### WHAT IS BEING ASKED
Put the text of the rows below into a numbered list, starting with the very first line and going on through the line with "egen hand. Om", that line included. Leave out any blank lines.

### GIVEN DATA

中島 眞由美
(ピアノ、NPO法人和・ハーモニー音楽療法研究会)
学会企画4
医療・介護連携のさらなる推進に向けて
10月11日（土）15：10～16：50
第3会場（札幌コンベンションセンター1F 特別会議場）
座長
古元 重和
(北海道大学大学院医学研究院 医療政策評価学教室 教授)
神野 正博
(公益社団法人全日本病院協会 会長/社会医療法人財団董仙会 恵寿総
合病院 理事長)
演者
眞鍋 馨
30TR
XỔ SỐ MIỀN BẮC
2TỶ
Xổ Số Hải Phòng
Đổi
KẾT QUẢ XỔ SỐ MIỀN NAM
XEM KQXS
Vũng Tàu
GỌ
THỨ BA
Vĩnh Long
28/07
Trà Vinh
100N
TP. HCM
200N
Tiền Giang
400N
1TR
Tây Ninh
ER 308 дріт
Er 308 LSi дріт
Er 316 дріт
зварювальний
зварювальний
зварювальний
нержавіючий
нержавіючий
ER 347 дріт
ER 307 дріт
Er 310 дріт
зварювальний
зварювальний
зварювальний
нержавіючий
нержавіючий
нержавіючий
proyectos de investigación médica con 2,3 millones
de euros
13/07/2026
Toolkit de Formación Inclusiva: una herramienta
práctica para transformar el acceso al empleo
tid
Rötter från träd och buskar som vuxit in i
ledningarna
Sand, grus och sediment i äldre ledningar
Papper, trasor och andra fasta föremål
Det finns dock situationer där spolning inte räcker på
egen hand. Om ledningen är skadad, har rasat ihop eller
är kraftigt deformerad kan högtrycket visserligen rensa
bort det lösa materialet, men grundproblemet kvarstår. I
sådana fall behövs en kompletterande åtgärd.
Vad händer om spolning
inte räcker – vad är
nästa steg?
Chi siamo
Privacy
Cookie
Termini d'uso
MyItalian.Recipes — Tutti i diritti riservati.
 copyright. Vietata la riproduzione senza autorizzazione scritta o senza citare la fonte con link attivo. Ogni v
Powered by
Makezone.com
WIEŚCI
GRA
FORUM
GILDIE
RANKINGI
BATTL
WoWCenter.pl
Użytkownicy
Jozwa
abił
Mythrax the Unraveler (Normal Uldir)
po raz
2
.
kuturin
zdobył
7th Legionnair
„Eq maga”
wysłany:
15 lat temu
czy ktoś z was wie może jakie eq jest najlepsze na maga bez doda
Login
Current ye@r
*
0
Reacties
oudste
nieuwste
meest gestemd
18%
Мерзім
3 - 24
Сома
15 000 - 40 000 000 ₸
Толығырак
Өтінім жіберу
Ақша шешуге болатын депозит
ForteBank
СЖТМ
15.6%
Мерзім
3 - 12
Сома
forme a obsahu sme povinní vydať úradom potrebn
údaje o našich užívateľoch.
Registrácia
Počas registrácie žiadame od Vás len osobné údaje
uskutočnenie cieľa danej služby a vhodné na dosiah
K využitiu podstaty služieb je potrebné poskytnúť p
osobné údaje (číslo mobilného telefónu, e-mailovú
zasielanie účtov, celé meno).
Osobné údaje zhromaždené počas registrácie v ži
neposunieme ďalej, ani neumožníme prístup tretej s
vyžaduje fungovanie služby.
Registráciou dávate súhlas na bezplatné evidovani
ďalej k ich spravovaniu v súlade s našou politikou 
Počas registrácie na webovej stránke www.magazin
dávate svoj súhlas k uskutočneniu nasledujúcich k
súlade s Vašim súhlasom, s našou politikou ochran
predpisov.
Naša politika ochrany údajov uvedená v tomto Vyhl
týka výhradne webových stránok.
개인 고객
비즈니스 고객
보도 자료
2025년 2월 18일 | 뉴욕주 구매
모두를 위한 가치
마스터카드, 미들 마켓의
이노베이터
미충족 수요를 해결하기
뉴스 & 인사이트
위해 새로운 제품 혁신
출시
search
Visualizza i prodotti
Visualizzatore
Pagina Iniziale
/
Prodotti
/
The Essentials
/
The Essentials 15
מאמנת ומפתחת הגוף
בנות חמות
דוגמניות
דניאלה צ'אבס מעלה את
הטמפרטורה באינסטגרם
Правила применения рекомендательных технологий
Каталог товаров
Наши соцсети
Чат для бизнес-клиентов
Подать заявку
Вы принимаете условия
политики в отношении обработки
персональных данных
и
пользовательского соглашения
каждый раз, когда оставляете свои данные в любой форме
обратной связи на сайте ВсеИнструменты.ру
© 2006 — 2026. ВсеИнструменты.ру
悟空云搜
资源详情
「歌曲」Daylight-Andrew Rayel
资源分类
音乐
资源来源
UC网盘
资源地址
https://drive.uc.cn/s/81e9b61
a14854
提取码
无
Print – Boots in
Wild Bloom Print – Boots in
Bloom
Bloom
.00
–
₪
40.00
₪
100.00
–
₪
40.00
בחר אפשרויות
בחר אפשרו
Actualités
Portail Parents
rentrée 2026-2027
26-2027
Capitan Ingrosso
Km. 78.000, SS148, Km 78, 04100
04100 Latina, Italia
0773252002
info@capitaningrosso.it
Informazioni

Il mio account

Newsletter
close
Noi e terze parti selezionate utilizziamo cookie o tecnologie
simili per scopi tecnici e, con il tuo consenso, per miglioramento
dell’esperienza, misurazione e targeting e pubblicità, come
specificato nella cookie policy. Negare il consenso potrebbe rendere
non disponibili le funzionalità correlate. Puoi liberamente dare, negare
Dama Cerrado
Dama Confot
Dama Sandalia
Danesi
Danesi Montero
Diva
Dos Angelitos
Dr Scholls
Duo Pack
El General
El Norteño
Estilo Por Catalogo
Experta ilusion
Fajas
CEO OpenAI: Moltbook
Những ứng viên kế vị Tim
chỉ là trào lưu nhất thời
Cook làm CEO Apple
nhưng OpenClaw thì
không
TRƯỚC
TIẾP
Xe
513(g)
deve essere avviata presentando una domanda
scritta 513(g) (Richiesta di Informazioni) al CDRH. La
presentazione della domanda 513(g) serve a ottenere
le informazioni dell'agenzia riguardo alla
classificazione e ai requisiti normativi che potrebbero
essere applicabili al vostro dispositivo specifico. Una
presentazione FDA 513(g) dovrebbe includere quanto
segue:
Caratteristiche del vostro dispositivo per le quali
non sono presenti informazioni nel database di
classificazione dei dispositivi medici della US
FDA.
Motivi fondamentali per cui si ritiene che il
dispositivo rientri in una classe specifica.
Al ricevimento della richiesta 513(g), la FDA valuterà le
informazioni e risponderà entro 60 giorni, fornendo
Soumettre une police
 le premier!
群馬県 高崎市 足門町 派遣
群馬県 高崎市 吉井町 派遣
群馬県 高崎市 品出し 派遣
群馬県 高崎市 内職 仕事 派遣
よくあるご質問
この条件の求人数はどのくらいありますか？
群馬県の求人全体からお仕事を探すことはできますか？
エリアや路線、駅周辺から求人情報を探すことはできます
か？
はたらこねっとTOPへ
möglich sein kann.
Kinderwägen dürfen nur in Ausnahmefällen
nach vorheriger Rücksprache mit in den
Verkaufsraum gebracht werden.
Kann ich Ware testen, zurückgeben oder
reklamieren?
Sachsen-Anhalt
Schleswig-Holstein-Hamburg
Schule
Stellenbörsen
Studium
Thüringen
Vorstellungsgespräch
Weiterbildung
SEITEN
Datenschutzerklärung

### SOLUTION TO THE PROBLEM
1. 中島 眞由美
2. (ピアノ、NPO法人和・ハーモニー音楽療法研究会)
3. 学会企画4
4. 医療・介護連携のさらなる推進に向けて
5. 10月11日（土）15：10～16：50
6. 第3会場（札幌コンベンションセンター1F 特別会議場）
7. 座長
8. 古元 重和
9. (北海道大学大学院医学研究院 医療政策評価学教室 教授)
10. 神野 正博
11. (公益社団法人全日本病院協会 会長/社会医療法人財団董仙会 恵寿総
12. 合病院 理事長)
13. 演者
14. 眞鍋 馨
15. 30TR
16. XỔ SỐ MIỀN BẮC
17. 2TỶ
18. Xổ Số Hải Phòng
19. Đổi
20. KẾT QUẢ XỔ SỐ MIỀN NAM
21. XEM KQXS
22. Vũng Tàu
23. GỌ
24. THỨ BA
25. Vĩnh Long
26. 28/07
27. Trà Vinh
28. 100N
29. TP. HCM
30. 200N
31. Tiền Giang
32. 400N
33. 1TR
34. Tây Ninh
35. ER 308 дріт
36. Er 308 LSi дріт
37. Er 316 дріт
38. зварювальний
39. зварювальний
40. зварювальний
41. нержавіючий
42. нержавіючий
43. ER 347 дріт
44. ER 307 дріт
45. Er 310 дріт
46. зварювальний
47. зварювальний
48. зварювальний
49. нержавіючий
50. нержавіючий
51. нержавіючий
52. proyectos de investigación médica con 2,3 millones
53. de euros
54. 13/07/2026
55. Toolkit de Formación Inclusiva: una herramienta
56. práctica para transformar el acceso al empleo
57. tid
58. Rötter från träd och buskar som vuxit in i
59. ledningarna
60. Sand, grus och sediment i äldre ledningar
61. Papper, trasor och andra fasta föremål
62. Det finns dock situationer där spolning inte räcker på
63. egen hand. Om ledningen är skadad, har rasat ihop eller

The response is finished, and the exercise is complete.